We also know that if you were infected before and get a vaccine, you’re going to more than 2.3 times, more than twice as likely, decrease your risk of an infection. Remember, a pregnant woman is trying to make a decision for herself and for the newborn child. Pregnant women are at a much higher risk of ending up in the hospital. They’re at a much higher risk of ending up in the ICU and on a ventilator if they end up in the hospital, and they’re significantly more likely to die. This is a very high-risk period. This is not a great time to be relying on natural previous infection immunity when you can have that extra safety of getting a vaccine. We also know, incredibly safe. No safety signal. There’s no reason not to get that extra protection if you’re a pregnant woman.

VR: Finally, Jessica writes, “As a young nursing student, I was taught that when giving injections that were not meant to be IV, care should be taken after inserting the needle to pull back and make sure no blood came back. Now, retired, I’ve been told most people don’t bother with that anymore.” Then she says, “What do you think about this study, where mRNA vaccines were injected into mice, one group intravenously, one group intramuscularly? They removed heart tissue and they found that intravenous injection leads to acute myopericarditis in mice. It’s only one paper, it’s mice, but what do you think?”

DG: I feel like we’re circling back, which is interesting. I’m old. I was trained, “Put the needle in. Pull back.” Then they did a number of studies showing no obvious benefit. An increase is painful actually apparently when you pull back like that. The recommendation is currently a couple of things. One is don’t pull back on the plunger. The other is if you’re going to not be doing the deltoid, to do the lateral thigh instead of the buttocks. Things have evolved over time, but this is interesting with the mRNA vaccines. Would we be better off returning to that pullback, the plunger?

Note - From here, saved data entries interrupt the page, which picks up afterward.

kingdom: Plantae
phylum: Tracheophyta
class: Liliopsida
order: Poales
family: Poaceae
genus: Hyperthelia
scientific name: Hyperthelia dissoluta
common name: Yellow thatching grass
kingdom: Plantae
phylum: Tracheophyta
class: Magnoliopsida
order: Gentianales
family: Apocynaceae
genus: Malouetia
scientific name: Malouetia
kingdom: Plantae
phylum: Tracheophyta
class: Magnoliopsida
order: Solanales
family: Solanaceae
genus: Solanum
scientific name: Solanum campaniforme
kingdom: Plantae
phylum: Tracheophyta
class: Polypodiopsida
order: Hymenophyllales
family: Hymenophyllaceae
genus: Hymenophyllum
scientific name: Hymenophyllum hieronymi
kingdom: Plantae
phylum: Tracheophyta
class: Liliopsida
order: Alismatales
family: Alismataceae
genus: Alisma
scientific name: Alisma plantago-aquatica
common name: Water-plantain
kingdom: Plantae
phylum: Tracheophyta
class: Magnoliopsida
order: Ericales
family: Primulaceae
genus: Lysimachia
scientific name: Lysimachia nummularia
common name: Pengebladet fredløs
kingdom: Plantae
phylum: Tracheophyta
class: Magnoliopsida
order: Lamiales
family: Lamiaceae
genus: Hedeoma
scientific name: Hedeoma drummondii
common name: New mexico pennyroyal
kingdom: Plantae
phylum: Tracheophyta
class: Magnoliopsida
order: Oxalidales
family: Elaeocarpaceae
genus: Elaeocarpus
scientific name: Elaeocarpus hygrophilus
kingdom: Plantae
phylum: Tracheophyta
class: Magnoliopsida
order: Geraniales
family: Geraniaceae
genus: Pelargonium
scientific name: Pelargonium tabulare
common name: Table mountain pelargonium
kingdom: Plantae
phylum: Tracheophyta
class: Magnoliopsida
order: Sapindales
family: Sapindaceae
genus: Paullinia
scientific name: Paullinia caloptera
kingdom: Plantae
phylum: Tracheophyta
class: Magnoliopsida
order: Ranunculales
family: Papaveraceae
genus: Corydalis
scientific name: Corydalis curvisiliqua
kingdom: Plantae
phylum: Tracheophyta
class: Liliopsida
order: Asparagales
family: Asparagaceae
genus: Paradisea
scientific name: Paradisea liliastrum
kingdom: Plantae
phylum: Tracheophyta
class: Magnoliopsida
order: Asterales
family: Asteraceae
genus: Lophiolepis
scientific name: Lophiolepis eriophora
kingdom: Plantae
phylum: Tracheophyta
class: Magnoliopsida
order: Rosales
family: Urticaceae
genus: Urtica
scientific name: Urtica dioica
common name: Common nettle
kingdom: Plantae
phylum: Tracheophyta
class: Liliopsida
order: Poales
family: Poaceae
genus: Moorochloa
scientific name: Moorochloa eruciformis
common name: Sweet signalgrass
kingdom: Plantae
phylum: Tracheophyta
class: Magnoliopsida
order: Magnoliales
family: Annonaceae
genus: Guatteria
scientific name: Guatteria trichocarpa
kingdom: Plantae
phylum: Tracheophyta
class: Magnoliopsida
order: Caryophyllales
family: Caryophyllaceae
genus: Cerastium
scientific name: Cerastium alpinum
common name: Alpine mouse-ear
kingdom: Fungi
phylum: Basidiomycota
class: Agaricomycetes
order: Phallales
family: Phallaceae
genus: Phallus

I don’t know, but it is worth studying because even though the incidence of myocarditis is incredibly low and most cases tend to be mild, that’s important to point out, a myocarditis that lasts 48 hours resolves with, “Now we’re months out and not seeing any sequela good resolution.” It’s quite different than the myocarditis that you get with COVID but still, anything we can do to reduce that risk, I think is worth studying, so I would welcome. That’s what we have to do. We have to keep studying. We have to put more money into the science because we certainly see how expensive it is to not put the money in the science.

VR: That’s COVID-19 Clinical Update #82 with Dr. Daniel Griffin. Thank you, Daniel.

DG: Oh, thank you, Vincent. Everyone, be safe.